Being frugal isn’t an absolute, but is conditional. For instance, if you use a coupon to save 25 cents on a name brand item that costs 50 cents less every day in the store brand, is it really frugal to do that rather than simply buy the store brand?

That depends.

On the face of it, I’d say no.

But what if the store brand of that particular item is just awful, as is sometimes the case, so what if nobody in the house will eat or use it? You save 50 cents, or 25 with the red herring coupon, then you throw the product away, or throw part of it away, or you suck it up and don’t throw it away, but nobody’s happy choking it down.

That’s no good.

I learned when I was still a kid, probably more like a teen, that there were things you Just Didn’t Buy. I witnessed my mother buy things we wouldn’t use, but boy it was cheap. It struck me as a horrible, wasteful thing, anti-thrifty.

The same applies to stocking up, buying in bulk, preserving, then not using all of it for whatever reason. Perhaps not getting it all eaten, frozen or preserved in time. Perhaps poor resource management, so the old food isn’t rotated so older is used sooner and newer is used later. Which also touches on the idea that being frugal can involve time and work, and time can mean opportunity cost, but that’s another post.

If you can buy the large container that’s three times the size of the small container but only twice the cost, but it spoils in the time it takes you to use a third of it, you’ve used a small container worth at twice the cost. That’s not frugal. And that may not be obvious at first, and may be something you have to learn.

Same thing with brand preferences. You can’t know that a store brand is worth it, or not, or which brand is better for the price, or which brand you’re willing to settle on for the sheer savings, without having tried them.

There are things I have strong brand preferences for, like Heinz ketchup. Sure, I can eat other brands, but for me it’s the difference between eating ketchup and eating… something that isn’t really ketchup. This doesn’t always apply to name brands. I prefer Hannaford’s private label refried beans, but none of the brands are horrible, at least until you get into the variants that try to eliminate the fat content. That becomes a calculus of preference, cost, and convenience. The convenience factor is, again, another post.
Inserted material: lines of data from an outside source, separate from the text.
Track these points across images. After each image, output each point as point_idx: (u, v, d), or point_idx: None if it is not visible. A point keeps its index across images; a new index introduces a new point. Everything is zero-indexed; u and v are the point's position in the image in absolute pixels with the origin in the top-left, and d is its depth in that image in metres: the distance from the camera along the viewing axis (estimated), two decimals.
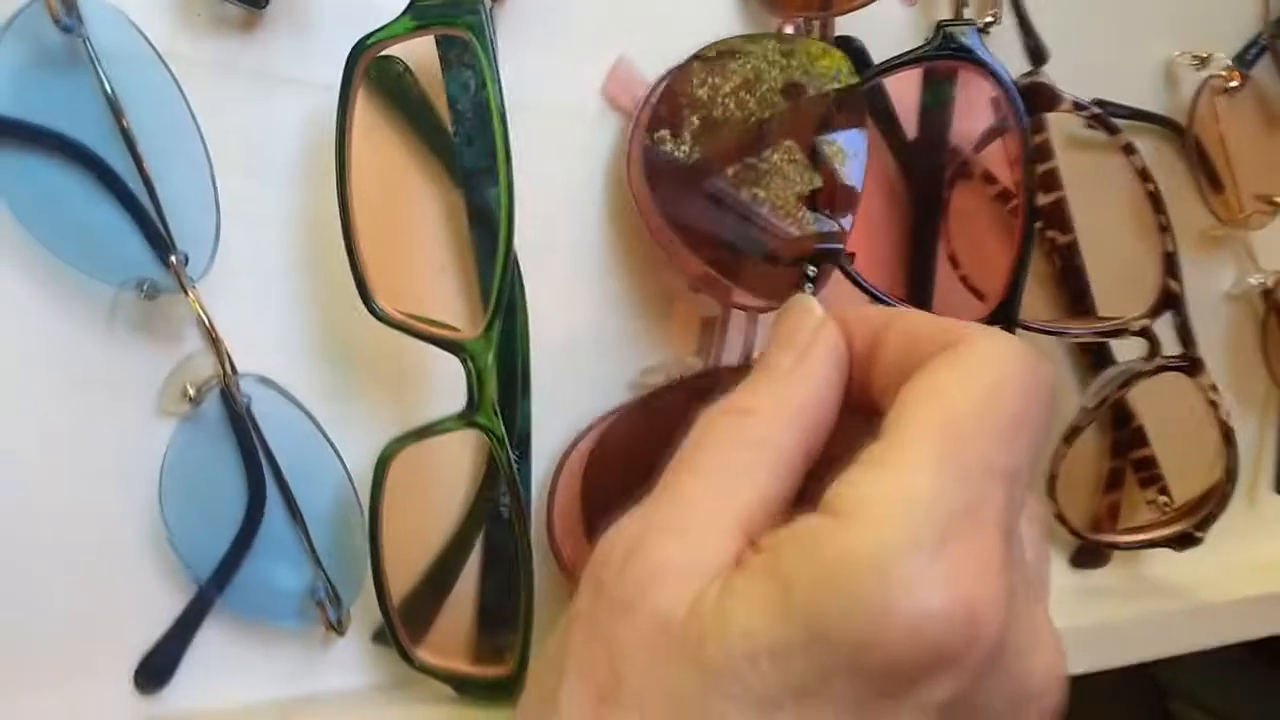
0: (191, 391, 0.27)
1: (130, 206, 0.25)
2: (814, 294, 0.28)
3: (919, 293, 0.34)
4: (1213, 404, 0.36)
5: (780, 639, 0.18)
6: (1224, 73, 0.38)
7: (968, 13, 0.33)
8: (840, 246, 0.29)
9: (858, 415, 0.23)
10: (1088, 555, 0.40)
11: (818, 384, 0.23)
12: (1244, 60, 0.40)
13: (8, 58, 0.24)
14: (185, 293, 0.26)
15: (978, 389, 0.20)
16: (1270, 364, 0.42)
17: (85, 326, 0.26)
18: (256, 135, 0.27)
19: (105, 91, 0.25)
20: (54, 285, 0.26)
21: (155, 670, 0.28)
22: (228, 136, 0.27)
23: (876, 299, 0.32)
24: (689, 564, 0.20)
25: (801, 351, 0.23)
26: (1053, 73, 0.35)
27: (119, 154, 0.25)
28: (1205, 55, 0.38)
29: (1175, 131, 0.39)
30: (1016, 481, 0.20)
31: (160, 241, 0.26)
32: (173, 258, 0.26)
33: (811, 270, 0.28)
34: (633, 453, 0.30)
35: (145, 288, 0.26)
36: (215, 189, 0.26)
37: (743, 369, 0.31)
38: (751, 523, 0.20)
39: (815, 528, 0.19)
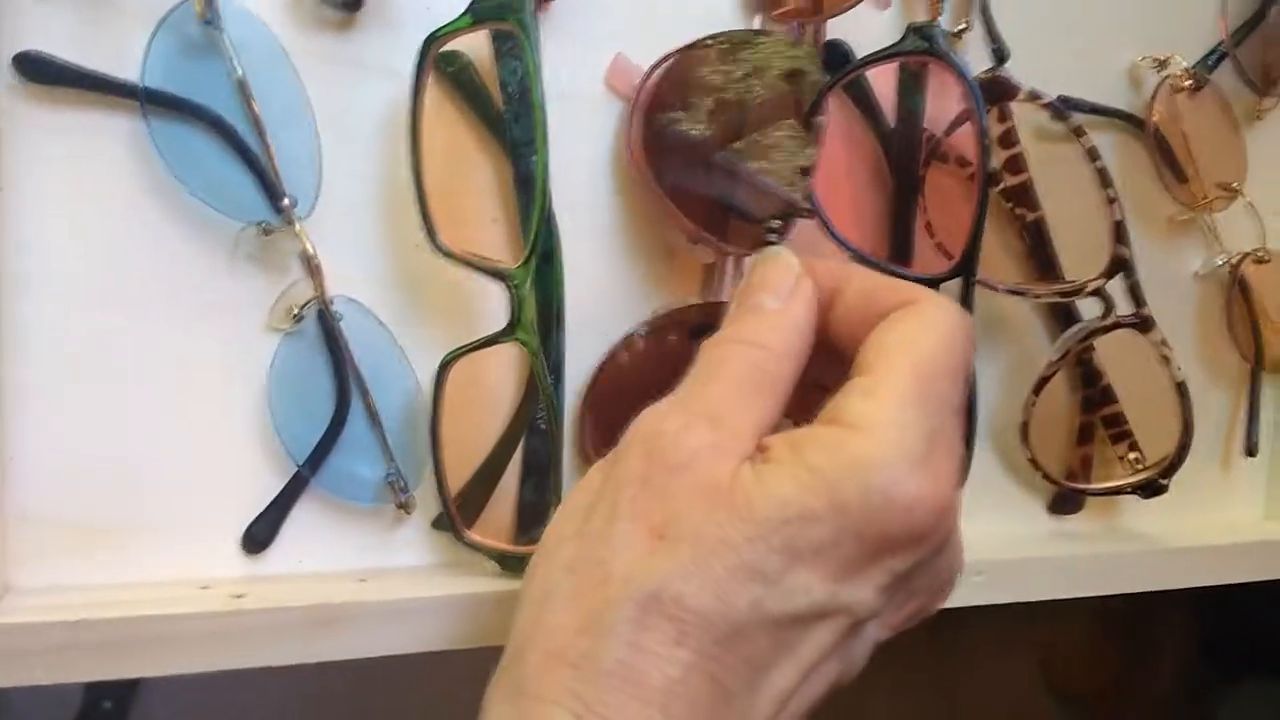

I’ve sometimes fallen into the wholesale club trap. That is, it’s a good price… in a specific brand and a large size. I’ve thrown out a lot of warehouse club food that didn’t get used before it spoiled or became boring. I’ve seen it be less per unit, if you were actually paying attention, for a smaller quantity elsewhere of another or maybe even the same brand. Before I became too broke for a club membership and that kind of bulk shopping, I became very careful what I bought there versus Walmart versus a supermarket. And there’s another other post… discussion of what venues I am dealing with as I write, for comparison with yours and the fact that your mileage may vary.